Ask for Videos & Visuals
When transacting with a gem dealer online, you should always request real-time videos and photographs, since professional photos of a stone, usually on a white background, have likely been retouched for optimal presentation.
Specify photos shot under different lighting conditions, including both natural and incandescent light (from a standard bulb), to get a more accurate idea of the stone’s color and sparkle in real life. Beissekova further recommends that you “ask for the videos to be taken on a hand, as it can help with understanding the size of the stone better.”

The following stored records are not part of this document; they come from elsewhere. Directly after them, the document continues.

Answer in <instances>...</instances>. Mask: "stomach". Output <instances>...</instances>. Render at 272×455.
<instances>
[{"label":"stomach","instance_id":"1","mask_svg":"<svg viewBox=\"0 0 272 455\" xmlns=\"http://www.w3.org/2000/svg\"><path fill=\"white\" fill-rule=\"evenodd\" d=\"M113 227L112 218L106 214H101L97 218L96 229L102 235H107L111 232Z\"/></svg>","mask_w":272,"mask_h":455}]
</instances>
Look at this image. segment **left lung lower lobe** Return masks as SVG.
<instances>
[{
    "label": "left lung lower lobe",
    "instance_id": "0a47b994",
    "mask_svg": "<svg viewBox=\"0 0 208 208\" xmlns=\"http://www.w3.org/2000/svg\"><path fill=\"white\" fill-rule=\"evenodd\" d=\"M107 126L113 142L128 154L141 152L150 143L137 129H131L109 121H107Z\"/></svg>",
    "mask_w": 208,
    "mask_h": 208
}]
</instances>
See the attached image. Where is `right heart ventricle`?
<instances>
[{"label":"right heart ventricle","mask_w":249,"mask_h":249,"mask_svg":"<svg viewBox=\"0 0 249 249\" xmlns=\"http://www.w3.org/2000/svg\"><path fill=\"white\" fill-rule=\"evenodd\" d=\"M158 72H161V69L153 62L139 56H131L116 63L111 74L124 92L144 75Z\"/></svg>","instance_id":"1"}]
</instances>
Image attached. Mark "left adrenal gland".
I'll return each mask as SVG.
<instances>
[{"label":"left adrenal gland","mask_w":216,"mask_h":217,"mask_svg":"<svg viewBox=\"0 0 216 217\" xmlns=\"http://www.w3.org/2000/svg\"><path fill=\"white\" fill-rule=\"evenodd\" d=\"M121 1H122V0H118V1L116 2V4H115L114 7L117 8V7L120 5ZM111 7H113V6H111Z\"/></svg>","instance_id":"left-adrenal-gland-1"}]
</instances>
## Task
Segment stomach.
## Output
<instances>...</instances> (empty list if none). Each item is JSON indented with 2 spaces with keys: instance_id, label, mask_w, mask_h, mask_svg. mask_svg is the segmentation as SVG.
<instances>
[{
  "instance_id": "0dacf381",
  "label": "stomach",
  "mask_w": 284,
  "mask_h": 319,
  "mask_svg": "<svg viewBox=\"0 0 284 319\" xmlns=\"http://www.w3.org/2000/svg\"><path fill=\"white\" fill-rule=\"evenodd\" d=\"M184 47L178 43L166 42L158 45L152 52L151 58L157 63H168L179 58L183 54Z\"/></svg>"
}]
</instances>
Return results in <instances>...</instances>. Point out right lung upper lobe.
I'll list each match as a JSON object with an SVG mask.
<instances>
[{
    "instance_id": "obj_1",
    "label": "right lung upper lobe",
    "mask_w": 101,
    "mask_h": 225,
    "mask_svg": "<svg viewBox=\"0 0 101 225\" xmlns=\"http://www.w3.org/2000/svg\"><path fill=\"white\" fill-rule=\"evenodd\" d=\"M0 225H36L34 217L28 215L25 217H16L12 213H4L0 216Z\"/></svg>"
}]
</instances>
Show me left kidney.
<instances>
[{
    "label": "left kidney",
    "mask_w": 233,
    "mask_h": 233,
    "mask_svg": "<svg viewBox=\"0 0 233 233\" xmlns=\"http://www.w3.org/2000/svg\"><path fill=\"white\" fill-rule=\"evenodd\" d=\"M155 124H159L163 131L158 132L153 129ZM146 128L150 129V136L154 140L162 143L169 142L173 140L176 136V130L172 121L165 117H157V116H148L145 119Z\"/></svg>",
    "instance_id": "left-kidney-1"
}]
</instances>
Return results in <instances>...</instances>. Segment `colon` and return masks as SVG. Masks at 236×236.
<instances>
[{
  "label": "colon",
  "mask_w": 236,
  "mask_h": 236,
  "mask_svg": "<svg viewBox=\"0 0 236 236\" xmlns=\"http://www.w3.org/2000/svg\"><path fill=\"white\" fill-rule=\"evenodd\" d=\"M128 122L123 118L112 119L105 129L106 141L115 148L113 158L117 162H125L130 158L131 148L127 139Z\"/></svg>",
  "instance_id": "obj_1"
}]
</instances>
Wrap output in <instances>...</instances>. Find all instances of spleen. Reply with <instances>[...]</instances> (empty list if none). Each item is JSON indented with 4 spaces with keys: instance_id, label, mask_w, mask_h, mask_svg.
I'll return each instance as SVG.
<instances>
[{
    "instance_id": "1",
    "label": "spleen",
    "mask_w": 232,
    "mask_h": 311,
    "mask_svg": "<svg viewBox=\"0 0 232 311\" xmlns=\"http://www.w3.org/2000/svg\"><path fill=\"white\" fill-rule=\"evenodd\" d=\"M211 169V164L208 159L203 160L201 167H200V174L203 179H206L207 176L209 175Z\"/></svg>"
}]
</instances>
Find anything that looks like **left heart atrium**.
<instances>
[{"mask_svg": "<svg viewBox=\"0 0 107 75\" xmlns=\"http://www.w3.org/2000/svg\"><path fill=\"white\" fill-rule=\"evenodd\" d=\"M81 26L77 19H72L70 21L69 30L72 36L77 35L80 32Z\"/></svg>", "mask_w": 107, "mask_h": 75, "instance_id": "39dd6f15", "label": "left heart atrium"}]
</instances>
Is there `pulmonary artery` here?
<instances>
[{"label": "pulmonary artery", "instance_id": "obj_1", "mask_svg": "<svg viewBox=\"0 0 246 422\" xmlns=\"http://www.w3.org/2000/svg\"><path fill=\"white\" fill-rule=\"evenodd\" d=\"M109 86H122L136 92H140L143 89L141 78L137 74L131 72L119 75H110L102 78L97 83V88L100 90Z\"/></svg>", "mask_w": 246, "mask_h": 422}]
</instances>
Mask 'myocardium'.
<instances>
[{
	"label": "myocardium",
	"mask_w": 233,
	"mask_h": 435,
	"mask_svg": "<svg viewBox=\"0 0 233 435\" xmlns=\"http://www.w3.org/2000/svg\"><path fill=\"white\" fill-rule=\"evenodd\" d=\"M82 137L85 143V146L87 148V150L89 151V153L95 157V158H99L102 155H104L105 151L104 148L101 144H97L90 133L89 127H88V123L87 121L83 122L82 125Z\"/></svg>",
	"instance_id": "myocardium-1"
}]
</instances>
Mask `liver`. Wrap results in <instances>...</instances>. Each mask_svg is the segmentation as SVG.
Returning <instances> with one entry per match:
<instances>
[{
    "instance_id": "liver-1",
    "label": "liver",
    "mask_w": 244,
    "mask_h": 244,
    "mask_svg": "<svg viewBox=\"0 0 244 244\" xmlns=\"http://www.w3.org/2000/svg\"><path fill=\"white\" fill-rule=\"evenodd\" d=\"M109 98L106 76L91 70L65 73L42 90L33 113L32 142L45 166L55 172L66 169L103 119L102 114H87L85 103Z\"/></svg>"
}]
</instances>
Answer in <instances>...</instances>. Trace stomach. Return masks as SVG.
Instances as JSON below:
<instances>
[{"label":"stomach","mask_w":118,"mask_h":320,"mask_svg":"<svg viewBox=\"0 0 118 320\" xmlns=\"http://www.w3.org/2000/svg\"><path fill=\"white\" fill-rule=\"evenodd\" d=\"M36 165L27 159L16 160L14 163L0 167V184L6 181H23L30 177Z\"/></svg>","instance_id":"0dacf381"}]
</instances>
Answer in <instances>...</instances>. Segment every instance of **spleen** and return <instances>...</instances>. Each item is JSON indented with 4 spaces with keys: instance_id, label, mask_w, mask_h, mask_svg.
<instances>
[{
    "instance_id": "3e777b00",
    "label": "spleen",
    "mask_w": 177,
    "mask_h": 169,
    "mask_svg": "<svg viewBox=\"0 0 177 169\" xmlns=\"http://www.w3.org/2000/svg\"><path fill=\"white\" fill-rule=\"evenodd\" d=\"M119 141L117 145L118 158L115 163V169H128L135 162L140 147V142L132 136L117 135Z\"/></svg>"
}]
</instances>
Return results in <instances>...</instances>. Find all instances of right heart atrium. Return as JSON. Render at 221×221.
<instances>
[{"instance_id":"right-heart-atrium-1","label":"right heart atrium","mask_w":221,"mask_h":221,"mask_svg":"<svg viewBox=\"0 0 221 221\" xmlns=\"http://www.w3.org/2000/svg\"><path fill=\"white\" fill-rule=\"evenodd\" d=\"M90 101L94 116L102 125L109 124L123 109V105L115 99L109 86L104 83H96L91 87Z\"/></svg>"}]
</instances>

Finally, how do you know if you’re getting a good deal? If it were a house, you’d go on Zillow to see what comparable homes have recently sold for in the same neighborhood. For colored gems, unfortunately, “there is no perfect indicator for a ‘good deal,’ ” says Sanogo, “because of the many factors that must be taken into account before assigning value.” Different colored-stone categories have different criteria for determining value, but this list on the Gemstone Academy website is a good place to crunch the numbers on a very basic level.
“However,” she continues, “prices for diamonds in the D-Z color range are somewhat more straightforward or standardized.”
Head to Rapaport for the definitive price list that most diamond dealers use as a guideline, to aid in your negotiations. And again, working with a seller who has a sterling reputation can boost your confidence in the fairness of the quoted price.